The USGS National Unmanned Systems Project Office (NUPO), in collaboration with the Denver Museum of Nature & Science, constructed a photogrammetric three-dimentional digital surface model (DSM) and orthometric image map via an unmanned aircraft system (UAS) using Structure from Motion (SfM) techniques. The high-resolution DSM and associated orthomosaic image map established a topographic base map for paleontological surveying.
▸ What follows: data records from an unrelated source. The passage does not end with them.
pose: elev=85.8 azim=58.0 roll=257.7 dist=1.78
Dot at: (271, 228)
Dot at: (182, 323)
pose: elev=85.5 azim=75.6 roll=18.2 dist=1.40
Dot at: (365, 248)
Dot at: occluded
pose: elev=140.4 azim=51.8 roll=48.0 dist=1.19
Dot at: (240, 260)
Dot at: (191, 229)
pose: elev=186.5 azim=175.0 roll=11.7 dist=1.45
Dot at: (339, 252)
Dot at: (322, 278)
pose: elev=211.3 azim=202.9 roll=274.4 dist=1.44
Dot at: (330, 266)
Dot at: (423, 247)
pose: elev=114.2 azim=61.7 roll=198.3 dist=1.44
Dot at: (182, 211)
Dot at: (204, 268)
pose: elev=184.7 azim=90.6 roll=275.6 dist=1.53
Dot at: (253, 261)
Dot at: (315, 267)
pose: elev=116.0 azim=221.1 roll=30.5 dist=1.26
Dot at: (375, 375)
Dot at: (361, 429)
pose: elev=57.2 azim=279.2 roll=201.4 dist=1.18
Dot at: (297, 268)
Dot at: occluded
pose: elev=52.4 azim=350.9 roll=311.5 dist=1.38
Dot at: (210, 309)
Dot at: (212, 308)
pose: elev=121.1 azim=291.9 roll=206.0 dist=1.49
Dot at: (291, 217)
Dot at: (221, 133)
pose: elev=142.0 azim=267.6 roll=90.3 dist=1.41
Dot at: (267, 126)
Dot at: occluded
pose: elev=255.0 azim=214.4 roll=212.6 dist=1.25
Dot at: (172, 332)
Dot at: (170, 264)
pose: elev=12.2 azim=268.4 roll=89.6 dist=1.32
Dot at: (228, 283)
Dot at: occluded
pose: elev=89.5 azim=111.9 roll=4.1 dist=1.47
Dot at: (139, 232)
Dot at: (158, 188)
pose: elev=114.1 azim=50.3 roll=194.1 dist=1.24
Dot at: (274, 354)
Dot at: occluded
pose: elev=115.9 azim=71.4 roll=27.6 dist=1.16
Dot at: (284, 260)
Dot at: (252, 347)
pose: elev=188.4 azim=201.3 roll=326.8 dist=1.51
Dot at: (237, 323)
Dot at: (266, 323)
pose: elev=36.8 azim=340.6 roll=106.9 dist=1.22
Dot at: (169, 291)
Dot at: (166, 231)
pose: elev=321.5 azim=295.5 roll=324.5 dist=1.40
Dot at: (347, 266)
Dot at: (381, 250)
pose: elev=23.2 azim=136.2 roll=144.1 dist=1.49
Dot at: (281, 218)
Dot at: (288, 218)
Corral Bluffs is a region at the eastern edge of Colorado Springs, Colorado. The geographical landscape consists of 121-meter high bluffs containing an abundance of culturally important archaeological and paleontological resources. The area includes evidence of the Cretaceous–Paleogene (K/Pg) boundary, a geologically meaningful mass extinction event that marks a historical decline of biodiversity. The exposed outcrops in this region represent the first million years after the extinction of the dinosaurs, an important part of the planet’s history that is essential to understand. These outcrops contain numerous plant and vertebrate fossils and, when backdated, offer clues to how the Earth rebounded after a mass extinction event.
The geospatial data were collected using a BirdsEyeView Aerobotics Firefly6 unmanned aircraft system. The aerial platform was equipped with a consumer-grade Sony RX1R II camera to capture imagery suitable for SfM techniques. The base map and three-dimensional model generated by this technique supported the extraction of centimeter-level topographic elevations for hundreds of fossil bed exposures. Accurate elevation measurements are essential for fossil backdating. These estimated dates are calculated by measuring distances from known stratigraphic dated layers. With these data, researchers are building a comprehensive timeline of how the planet rebounded, providing insight into how mammals evolved and then thrived after a mass extinction event.
This three-dimensional textured digital surface model was collected from a BirdsEyeView Aerobotics Firefly6 unmanned aircraft system of the Corral Bluffs study area, Colorado. The image is oriented with north toward the top and captures an area of approximately 1000 feet x 1000 feet.